I don't know how to design the data model for this problem and I have some solutions:
create Notification nodes for every user. If a action is executed, create n notification for n follower. Benefit: we can check that this user have seen notification, right? But, number of nodes quickly increase, power of n.
create a query for every call API notification (for client application), this query only get a action list of users are followed in special time (24 hours or a 2, 3 days). But Followers don't check this notification seen or yet, and this query may make server slowly.
create node with limited quantity such as 20, 30 nodes per user.
Create unlimited nodes (include time of action) on 24 hours and those nodes has time of action property > 24 hours will be deleted (expire time maybe is 2, 3 days).
Who can help me solve this problem? I should chose which solution or a new way?

I believe that the best approach is the option 1. As you said, you will be able to know if the follower has read or not the notification. About the number of notification nodes by follower: this problem is called "supernodes" or "dense nodes" - nodes that have too many connections.
The book Learning Neo4j (by Rik Van Bruggen, available for download in the Neo4j's web site) talk about "Dense node" or "Supernode" and says:
"[supernodes] becomes a real problem for graph traversals because the graph
database management system will have to evaluate all of the connected
relationships to that node in order to determine what the next step
will be in the graph traversal."

§ **DATASET SECTION**

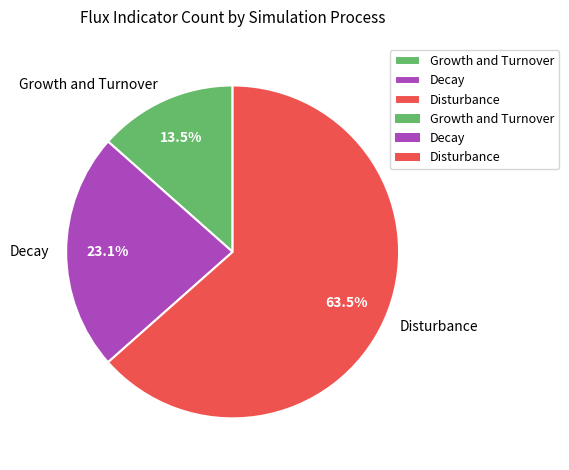

Rank the categories by value from highest to lowest.

Disturbance, Decay, Growth and Turnover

§ **WHAT TO DO**
A. In the thread on designing a notification data model, what terms does the reply use for nodes that have too many connections?
B. Please carry on the thread about the notification data model from its last sentence.

§ **YOUR RESPONSES**
A. Supernodes, or dense nodes.

B.
The book proposes a solution that consists in add meta nodes between the follower and the notification (in your case). This meta node should got at most a hundred of connections. If the current meta node reaches 100 connections a new meta node must be created and added to the hierarchy, according to the example of figure, showing a example with popular artists and your fans:
I think you do not worry about it right now. If in the future your followers node becomes a problem then you will be able to refactor your database schema. But at now keep things simple!
In the series of posts called "Building a Twitter clone with Neo4j" Max de Marzi describes the process of building the model. Maybe it can help you to make best decisions about your model!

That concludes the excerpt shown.